Your objective -
Locate every line in the material below that contains the string "hébergement" and copy each of those lines in full.

Data under study: Begin

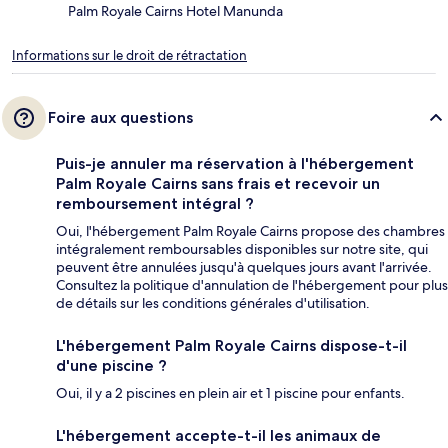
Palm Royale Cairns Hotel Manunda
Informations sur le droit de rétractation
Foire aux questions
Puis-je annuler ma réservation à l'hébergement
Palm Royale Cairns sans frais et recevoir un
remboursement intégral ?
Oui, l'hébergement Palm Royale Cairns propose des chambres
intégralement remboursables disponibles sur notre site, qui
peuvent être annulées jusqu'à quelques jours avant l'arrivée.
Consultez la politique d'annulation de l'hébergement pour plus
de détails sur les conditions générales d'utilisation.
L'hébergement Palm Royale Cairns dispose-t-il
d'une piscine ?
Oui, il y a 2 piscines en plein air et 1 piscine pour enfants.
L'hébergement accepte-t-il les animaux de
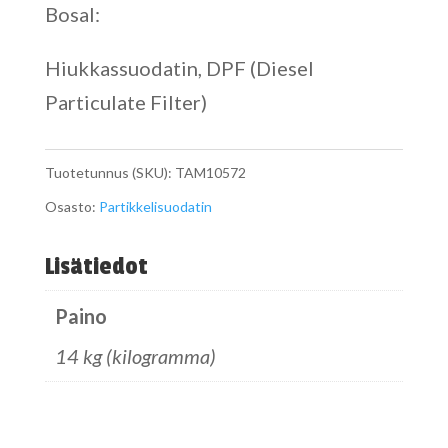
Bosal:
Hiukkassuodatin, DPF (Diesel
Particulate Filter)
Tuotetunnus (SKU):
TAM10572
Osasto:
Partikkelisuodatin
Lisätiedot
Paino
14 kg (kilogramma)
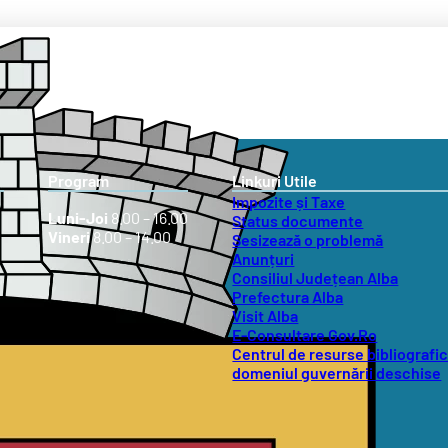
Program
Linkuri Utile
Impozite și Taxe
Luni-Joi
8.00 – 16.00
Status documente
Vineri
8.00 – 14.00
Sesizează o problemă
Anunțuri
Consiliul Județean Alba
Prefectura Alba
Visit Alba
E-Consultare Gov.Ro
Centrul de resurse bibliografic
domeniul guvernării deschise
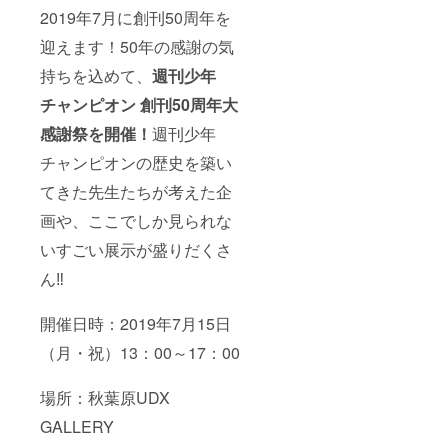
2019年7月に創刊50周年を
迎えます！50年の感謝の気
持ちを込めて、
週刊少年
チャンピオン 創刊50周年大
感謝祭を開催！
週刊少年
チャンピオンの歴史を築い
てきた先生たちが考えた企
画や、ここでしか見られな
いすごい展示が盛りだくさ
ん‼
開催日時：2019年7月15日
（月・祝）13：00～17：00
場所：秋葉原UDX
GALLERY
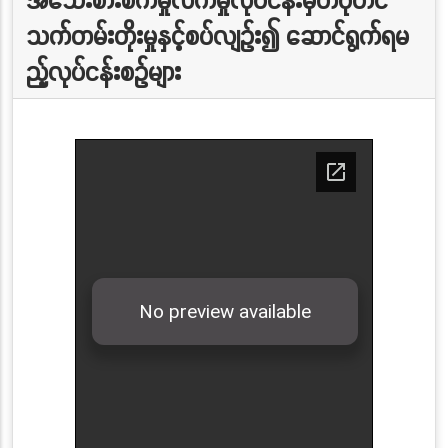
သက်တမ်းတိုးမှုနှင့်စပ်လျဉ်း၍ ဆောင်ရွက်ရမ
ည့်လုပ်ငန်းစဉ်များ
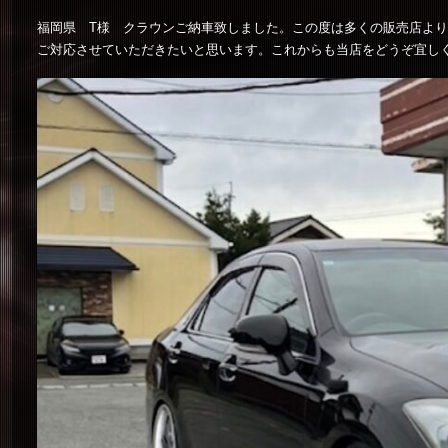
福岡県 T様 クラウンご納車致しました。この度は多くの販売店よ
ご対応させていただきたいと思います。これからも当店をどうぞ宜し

Data under study: End

Solution below -
Puis-je annuler ma réservation à l'hébergement
Oui, l'hébergement Palm Royale Cairns propose des chambres
Consultez la politique d'annulation de l'hébergement pour plus
L'hébergement Palm Royale Cairns dispose-t-il
L'hébergement accepte-t-il les animaux de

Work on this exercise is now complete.